= READING TEXT =
========

Hacking MySQL’s JSON_ARRAYAGG Function to Create Dynamic, Multi-Value Dimensions

Making up for one of MySQL’s lesser-known shortcomings

Dakota Smith
Towards Data Science

--

Photo by Azamat E on Unsplash. Thanks, Azamat!

Introduction

Let’s imagine that we’re members on the Data team at a subscription box company. In a MySQL database, transaction records of purchases are written to table named subscriptions. Metadata excluded, the table contains a customer_id and subscription field, and looks something like this:

The subscriptions table. (Note: All images, unless otherwise noted, are by the author)

Note that in this example scenario, a customer can have multiple subscriptions. The uniqueness of each record is in defined by both the customer ID and a subscription, i.e., no customer can have the same subscription twice. If you want to load this test data into your own database, you can find the code to do so here.

As a subscription box company, our goal is to sell more subscription boxes. To that end, the Product team recently pointed out that all of our current customers have more than one subscription. They’re curious what this says about customer behavior. They ask our team for a data model showing combinations of subscriptions purchased by user, as well as which combinations are most common.

The Marketing team has also showed interested in this model. They believe the results might be useful for marketing bundled product promotions, profiling customers, and targeting email campaigns. For these same reasons, they’re also asking to see the most common total number of subscriptions purchased by each customer.

In short, the requested data model hopes to answer some important questions that’ll ideally end in higher subscription box sales. The question is, how exactly should we execute it?

In this article, we’re going to tackle a unique data modeling challenge by making up for one of MySQL’s lesser-known shortcomings. We’re going to go over qualitative aggregation, the JSON data type, and how to force MySQL to order a list of values in a way that produces distinct, multi-value dimensions.

Table of Contents

Aggregations as Dimensions

Conceptually, what we need to do is relatively simple: We need to bundle (group) our subscriptions by customer. Then we need to take a look at these bundles and see which are the most common and how many subscriptions are in them.

In data modeling terms, we’re looking at some form of aggregation: specifically, aggregating subscriptions by customer.

It’s normal to think of aggregate functions in the quantitative sense (SUM, COUNT, etc.), and this is largely because this is what most aggregate functions do in SQL. But we can also aggregate concatenated string values into longer, list-like strings.

The challenge with this though is lies in accessing, manipulating, or otherwise evaluating the values within these concatenated strings. MySQL is going to treat the value foo, bar, hello, world not as a list, but as text.

Why is this relevant? Primarily because in our hypothetical scenario, we want to count the number of subscriptions in each combination. We don’t want a long comma-delimited string, we want something more truly list-like.

========

= RECORDS FOR THIS EXERCISE =
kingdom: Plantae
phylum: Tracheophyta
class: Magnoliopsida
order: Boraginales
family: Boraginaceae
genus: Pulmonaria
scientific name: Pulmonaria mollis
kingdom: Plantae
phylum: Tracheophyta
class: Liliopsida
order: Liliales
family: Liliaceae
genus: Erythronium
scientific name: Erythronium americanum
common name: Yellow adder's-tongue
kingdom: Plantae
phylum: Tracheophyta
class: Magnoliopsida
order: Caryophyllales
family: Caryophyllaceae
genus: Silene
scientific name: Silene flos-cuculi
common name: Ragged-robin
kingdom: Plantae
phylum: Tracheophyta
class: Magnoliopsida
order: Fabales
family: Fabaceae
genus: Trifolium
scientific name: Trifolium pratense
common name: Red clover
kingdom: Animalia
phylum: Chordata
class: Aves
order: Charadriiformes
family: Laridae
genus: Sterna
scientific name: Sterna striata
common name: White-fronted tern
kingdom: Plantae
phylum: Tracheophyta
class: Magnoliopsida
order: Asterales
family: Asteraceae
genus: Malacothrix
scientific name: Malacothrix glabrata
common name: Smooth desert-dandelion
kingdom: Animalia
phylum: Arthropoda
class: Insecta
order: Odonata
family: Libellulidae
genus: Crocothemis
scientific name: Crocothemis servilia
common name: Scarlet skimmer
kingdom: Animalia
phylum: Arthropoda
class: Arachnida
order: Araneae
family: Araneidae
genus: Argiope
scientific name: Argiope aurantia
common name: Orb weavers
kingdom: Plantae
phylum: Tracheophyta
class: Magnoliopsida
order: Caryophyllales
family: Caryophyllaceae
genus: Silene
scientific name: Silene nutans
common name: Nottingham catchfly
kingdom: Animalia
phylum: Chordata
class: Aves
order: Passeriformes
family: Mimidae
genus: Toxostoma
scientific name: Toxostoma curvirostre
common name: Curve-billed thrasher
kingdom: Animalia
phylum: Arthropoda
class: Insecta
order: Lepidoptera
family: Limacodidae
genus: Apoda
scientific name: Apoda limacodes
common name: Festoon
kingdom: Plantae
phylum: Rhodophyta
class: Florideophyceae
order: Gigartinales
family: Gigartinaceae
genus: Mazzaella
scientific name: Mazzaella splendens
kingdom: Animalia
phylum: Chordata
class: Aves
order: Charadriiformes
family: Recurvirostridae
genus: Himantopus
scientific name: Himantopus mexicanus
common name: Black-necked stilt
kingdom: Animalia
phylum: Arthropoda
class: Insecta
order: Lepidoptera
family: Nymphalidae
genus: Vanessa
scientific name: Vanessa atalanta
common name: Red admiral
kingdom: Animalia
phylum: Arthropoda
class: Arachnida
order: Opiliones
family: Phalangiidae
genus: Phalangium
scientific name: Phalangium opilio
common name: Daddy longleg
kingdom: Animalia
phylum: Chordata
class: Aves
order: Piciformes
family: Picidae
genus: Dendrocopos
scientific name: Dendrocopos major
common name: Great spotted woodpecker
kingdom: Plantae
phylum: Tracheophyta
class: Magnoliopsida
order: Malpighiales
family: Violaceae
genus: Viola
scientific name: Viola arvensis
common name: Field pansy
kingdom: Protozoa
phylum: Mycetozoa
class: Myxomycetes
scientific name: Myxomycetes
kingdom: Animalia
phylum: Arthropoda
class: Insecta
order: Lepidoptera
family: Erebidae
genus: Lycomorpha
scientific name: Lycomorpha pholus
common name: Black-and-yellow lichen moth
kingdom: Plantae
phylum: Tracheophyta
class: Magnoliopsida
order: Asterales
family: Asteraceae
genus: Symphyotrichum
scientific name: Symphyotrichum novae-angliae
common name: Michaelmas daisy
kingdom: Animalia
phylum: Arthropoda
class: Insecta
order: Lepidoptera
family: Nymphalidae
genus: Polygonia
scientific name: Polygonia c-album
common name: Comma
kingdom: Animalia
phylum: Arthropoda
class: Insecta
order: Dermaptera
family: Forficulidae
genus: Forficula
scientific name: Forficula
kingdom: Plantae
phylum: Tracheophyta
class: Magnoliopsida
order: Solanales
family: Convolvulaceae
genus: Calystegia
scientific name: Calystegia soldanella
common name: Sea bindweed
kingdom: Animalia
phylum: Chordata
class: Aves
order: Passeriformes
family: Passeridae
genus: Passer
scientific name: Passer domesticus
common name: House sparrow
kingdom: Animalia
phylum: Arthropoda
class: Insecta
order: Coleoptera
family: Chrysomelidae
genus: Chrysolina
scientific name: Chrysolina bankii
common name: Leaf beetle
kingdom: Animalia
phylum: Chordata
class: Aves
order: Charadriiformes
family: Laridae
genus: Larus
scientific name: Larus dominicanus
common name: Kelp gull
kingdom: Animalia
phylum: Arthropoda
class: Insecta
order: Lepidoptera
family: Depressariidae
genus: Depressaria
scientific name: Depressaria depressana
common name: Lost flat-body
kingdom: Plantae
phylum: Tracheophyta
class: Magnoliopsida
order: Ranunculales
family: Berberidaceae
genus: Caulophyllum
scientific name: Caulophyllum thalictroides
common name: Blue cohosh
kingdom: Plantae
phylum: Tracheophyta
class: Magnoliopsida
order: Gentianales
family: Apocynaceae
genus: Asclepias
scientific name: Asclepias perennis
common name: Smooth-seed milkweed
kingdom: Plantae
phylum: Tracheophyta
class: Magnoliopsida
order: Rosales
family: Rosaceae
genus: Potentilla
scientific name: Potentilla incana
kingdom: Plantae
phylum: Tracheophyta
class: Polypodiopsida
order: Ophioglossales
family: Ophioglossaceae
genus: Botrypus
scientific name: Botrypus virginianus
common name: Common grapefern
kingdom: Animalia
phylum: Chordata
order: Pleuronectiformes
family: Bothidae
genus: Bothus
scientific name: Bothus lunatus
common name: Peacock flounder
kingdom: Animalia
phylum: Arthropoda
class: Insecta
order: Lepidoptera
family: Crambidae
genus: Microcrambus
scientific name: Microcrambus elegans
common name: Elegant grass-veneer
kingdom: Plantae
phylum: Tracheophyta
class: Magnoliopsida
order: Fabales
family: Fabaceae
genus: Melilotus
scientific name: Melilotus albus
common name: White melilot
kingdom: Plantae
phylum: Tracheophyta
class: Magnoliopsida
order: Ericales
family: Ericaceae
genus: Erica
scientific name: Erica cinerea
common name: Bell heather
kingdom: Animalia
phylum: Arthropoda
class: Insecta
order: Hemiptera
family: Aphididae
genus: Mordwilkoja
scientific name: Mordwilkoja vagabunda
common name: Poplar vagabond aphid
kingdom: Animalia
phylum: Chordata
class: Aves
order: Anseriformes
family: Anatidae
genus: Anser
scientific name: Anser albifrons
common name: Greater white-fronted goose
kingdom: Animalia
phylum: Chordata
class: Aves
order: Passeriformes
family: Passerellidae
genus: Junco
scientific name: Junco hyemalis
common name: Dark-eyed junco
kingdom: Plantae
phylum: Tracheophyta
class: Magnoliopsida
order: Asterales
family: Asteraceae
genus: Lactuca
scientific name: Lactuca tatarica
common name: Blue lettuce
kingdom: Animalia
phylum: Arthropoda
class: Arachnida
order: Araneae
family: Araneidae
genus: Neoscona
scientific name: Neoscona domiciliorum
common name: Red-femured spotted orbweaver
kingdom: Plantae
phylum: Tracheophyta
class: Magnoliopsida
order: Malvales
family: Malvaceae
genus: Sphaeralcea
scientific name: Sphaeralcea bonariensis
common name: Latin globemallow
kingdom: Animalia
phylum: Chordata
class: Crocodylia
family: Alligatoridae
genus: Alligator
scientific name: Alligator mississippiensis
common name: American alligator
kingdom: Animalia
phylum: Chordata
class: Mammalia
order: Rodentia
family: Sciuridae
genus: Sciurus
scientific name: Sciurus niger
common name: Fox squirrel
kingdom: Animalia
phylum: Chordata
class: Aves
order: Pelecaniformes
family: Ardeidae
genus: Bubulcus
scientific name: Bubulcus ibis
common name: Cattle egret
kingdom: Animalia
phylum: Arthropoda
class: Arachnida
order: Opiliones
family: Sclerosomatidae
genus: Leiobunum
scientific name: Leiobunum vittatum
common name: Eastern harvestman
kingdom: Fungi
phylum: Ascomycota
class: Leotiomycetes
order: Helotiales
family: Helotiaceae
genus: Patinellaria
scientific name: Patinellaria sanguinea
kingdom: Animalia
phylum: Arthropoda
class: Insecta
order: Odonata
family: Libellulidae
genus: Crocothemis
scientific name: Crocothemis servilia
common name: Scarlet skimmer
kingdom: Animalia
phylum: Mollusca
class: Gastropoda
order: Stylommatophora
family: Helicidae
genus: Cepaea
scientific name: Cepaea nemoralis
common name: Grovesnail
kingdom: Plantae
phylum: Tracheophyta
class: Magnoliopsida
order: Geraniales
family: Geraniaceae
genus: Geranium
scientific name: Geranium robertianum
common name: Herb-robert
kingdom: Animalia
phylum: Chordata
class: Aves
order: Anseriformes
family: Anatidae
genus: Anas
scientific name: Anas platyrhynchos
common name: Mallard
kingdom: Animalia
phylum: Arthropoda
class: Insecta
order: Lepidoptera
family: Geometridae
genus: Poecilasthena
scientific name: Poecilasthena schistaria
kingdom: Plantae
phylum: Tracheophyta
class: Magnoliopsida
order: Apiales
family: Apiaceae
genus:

========

= TASK SET =
A. According to the MySQL article, apart from metadata, which two fields does the subscriptions table contain?
B. From the rows, copy out verbatim every line from the one holding "scientific name: Apoda limacodes" through the one holding "common name: Daddy longleg", both ends included.

= TASK-BY-TASK OUTPUTS =
A. A customer_id field and a subscription field.

B.
scientific name: Apoda limacodes
common name: Festoon
kingdom: Plantae
phylum: Rhodophyta
class: Florideophyceae
order: Gigartinales
family: Gigartinaceae
genus: Mazzaella
scientific name: Mazzaella splendens
kingdom: Animalia
phylum: Chordata
class: Aves
order: Charadriiformes
family: Recurvirostridae
genus: Himantopus
scientific name: Himantopus mexicanus
common name: Black-necked stilt
kingdom: Animalia
phylum: Arthropoda
class: Insecta
order: Lepidoptera
family: Nymphalidae
genus: Vanessa
scientific name: Vanessa atalanta
common name: Red admiral
kingdom: Animalia
phylum: Arthropoda
class: Arachnida
order: Opiliones
family: Phalangiidae
genus: Phalangium
scientific name: Phalangium opilio
common name: Daddy longleg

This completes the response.